■ SHORT EXERCISE: Arrange the lines from the start of the entries through the line containing "નંદિતાબેનને" as a Markdown table with the columns Row and Line. Number each line, and leave out blank lines.

Stored items:
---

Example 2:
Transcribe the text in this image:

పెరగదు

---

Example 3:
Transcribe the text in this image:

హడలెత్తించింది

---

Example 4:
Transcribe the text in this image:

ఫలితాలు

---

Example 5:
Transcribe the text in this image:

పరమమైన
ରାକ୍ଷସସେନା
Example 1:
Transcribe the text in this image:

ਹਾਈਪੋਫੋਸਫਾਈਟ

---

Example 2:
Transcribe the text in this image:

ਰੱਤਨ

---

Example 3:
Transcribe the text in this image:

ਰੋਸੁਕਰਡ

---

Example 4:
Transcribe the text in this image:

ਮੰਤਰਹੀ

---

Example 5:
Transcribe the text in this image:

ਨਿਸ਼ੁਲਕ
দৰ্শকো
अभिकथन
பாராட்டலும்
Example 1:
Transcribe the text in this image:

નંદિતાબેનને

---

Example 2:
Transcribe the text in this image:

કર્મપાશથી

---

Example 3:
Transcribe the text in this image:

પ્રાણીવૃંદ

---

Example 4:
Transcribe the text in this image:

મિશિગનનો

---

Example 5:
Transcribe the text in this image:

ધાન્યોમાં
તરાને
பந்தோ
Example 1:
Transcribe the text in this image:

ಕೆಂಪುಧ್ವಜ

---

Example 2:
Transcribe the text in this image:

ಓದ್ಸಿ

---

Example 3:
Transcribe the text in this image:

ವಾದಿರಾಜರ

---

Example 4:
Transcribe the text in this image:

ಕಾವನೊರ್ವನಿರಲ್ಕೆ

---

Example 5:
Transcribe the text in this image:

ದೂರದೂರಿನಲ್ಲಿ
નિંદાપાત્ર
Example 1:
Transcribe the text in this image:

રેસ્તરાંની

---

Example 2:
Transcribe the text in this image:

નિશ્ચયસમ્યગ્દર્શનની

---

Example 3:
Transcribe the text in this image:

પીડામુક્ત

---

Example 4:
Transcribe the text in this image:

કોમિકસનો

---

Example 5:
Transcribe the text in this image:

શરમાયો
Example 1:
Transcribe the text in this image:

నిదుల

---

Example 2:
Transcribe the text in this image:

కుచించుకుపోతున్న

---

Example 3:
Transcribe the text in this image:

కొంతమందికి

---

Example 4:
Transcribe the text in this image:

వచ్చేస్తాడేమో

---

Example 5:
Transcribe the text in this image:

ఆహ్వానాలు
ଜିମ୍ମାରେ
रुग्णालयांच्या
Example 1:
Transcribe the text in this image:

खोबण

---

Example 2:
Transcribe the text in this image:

■ SOLUTION:
| Row | Line |
|---|---|
| 1 | --- |
| 2 | Example 2: |
| 3 | Transcribe the text in this image: |
| 4 | పెరగదు |
| 5 | --- |
| 6 | Example 3: |
| 7 | Transcribe the text in this image: |
| 8 | హడలెత్తించింది |
| 9 | --- |
| 10 | Example 4: |
| 11 | Transcribe the text in this image: |
| 12 | ఫలితాలు |
| 13 | --- |
| 14 | Example 5: |
| 15 | Transcribe the text in this image: |
| 16 | పరమమైన |
| 17 | ରାକ୍ଷସସେନା |
| 18 | Example 1: |
| 19 | Transcribe the text in this image: |
| 20 | ਹਾਈਪੋਫੋਸਫਾਈਟ |
| 21 | --- |
| 22 | Example 2: |
| 23 | Transcribe the text in this image: |
| 24 | ਰੱਤਨ |
| 25 | --- |
| 26 | Example 3: |
| 27 | Transcribe the text in this image: |
| 28 | ਰੋਸੁਕਰਡ |
| 29 | --- |
| 30 | Example 4: |
| 31 | Transcribe the text in this image: |
| 32 | ਮੰਤਰਹੀ |
| 33 | --- |
| 34 | Example 5: |
| 35 | Transcribe the text in this image: |
| 36 | ਨਿਸ਼ੁਲਕ |
| 37 | দৰ্শকো |
| 38 | अभिकथन |
| 39 | பாராட்டலும் |
| 40 | Example 1: |
| 41 | Transcribe the text in this image: |
| 42 | નંદિતાબેનને |